I assume leftists would be okay with protests against far-right (or far-right aligned) regimes. But there aren't too many of those left: Pinochet and Franco are both long gone. The closest you could get would be El Salvador or Argentina (not seeing huge protests recently, but not nothing), or Russia (not seeing huge protests, also historically complicated). I would put Iran in that bucket too, but leftist sentiments on Islamic regimes are complicated (among other things: the right is happy about it, so they can't be). Some Israeli protests get leftist sympathies (anti-Bibi ones).

Some of this is just that they were so successful at the end of the last century that they have comparatively few nation-state enemies. Frankly, the right doesn't have that many either.

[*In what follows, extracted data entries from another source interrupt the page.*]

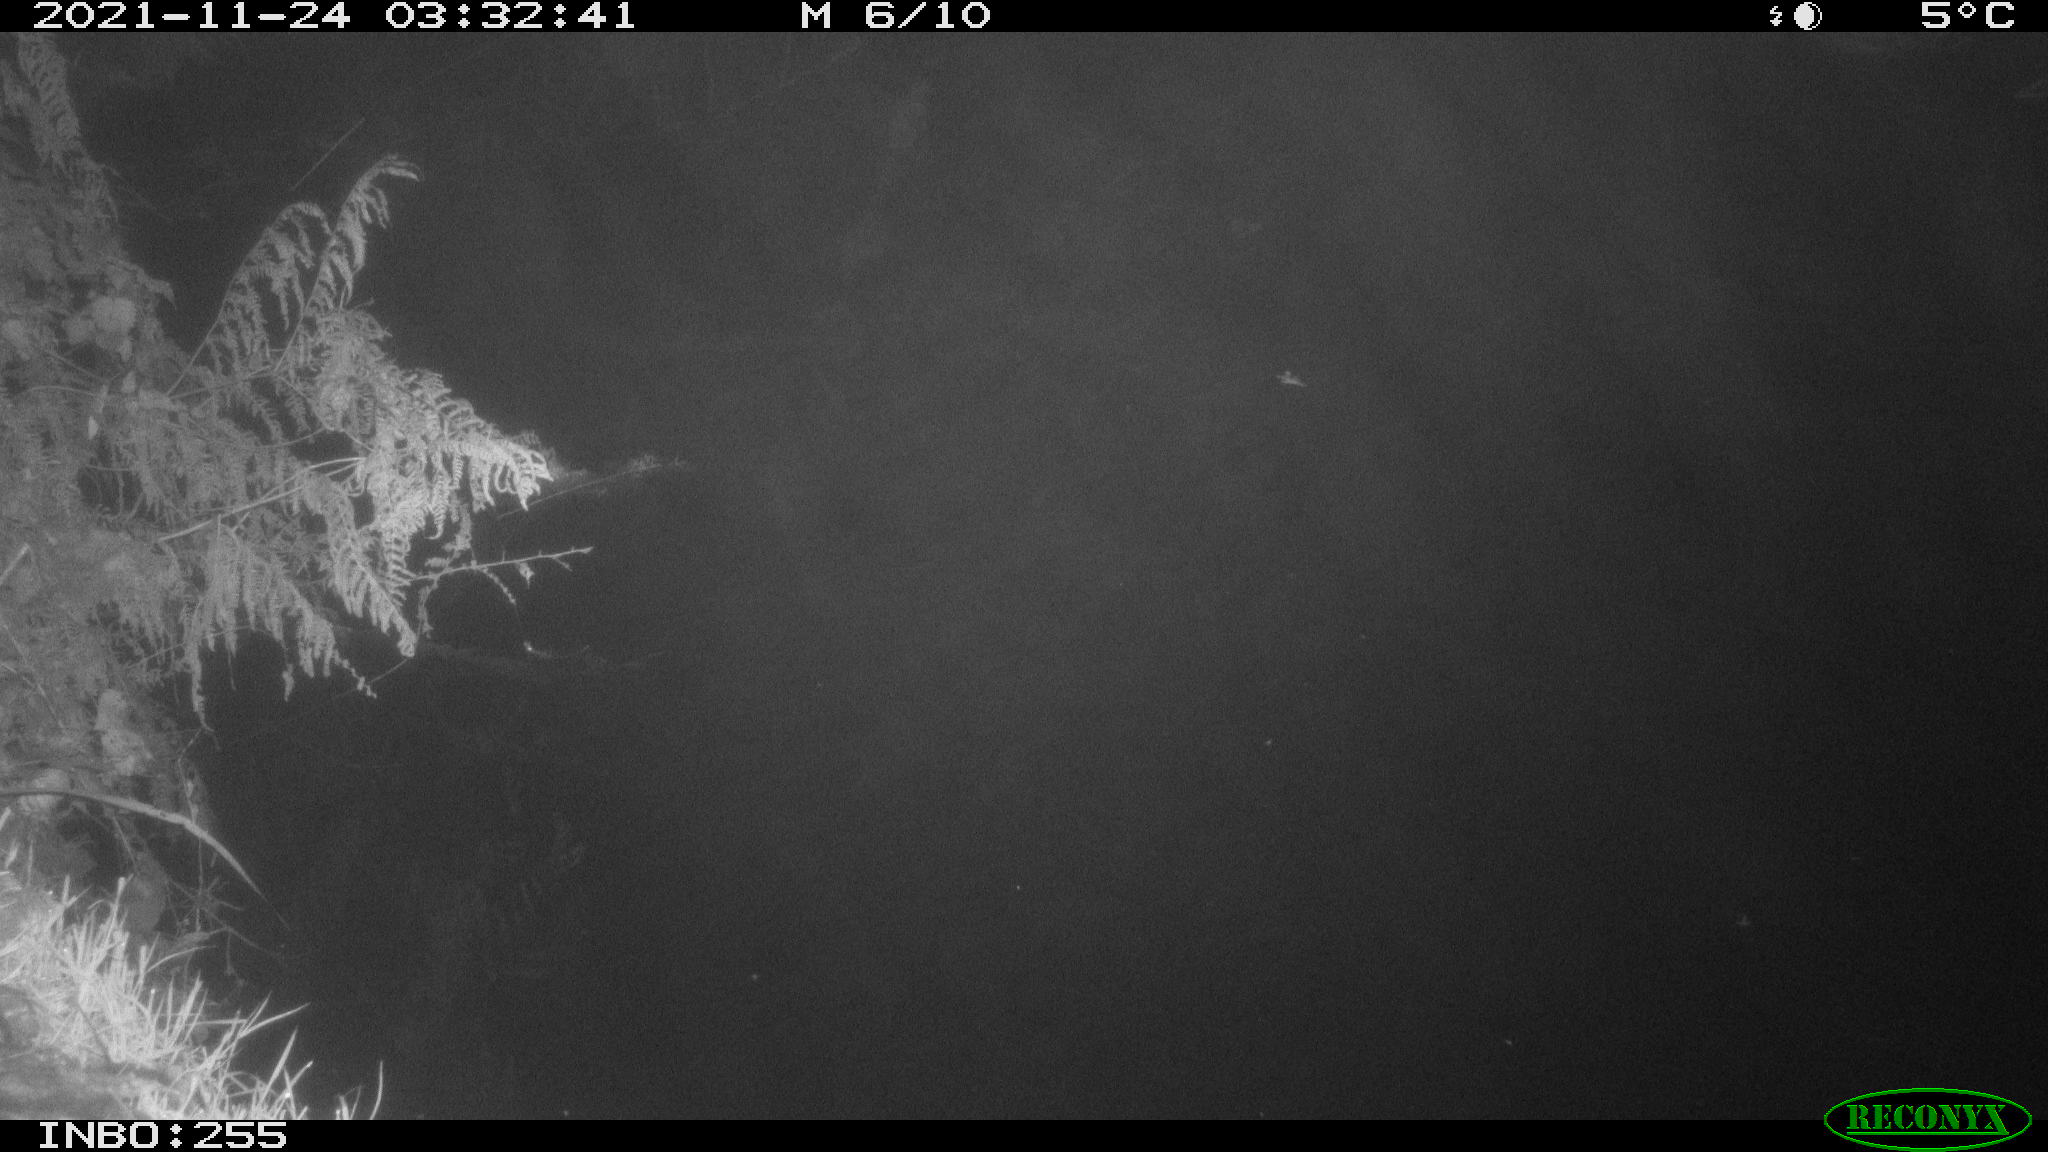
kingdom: Animalia
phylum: Chordata
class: Aves
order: Anseriformes
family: Anatidae
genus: Anas
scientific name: Anas platyrhynchos
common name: Mallard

If Trump really wants it he can make a deal

My intuition here is that poor negotiating has soured his counterparties on the idea of deal making, and they weren't in a position to be looking for one anyway. Denmark seems happy enough with the status quo, plus Trump is at least coming across as more than a bit of a jerk here: why should they be open to any offers at this point?

I felt the same way about the "merge with Canada" thing: maybe a good idea long term for all involved, but approached in a disrespectful manner that soured voices that needed to agree. Hardly the work of a "master negotiator" unless you think that selling used cars is the pinnacle of such.

North American indigenous people

Fun fact! The Norse settlement of Greenland predates the modern Inuit population, although the Norse population seems to have died out on its own (and there is evidence of a separate, even earlier culture unrelated to the other two). I assume this is the basis of Denmark's original claim, but it's at least interesting in (technically) differing from the general "European power took land from natives" narrative.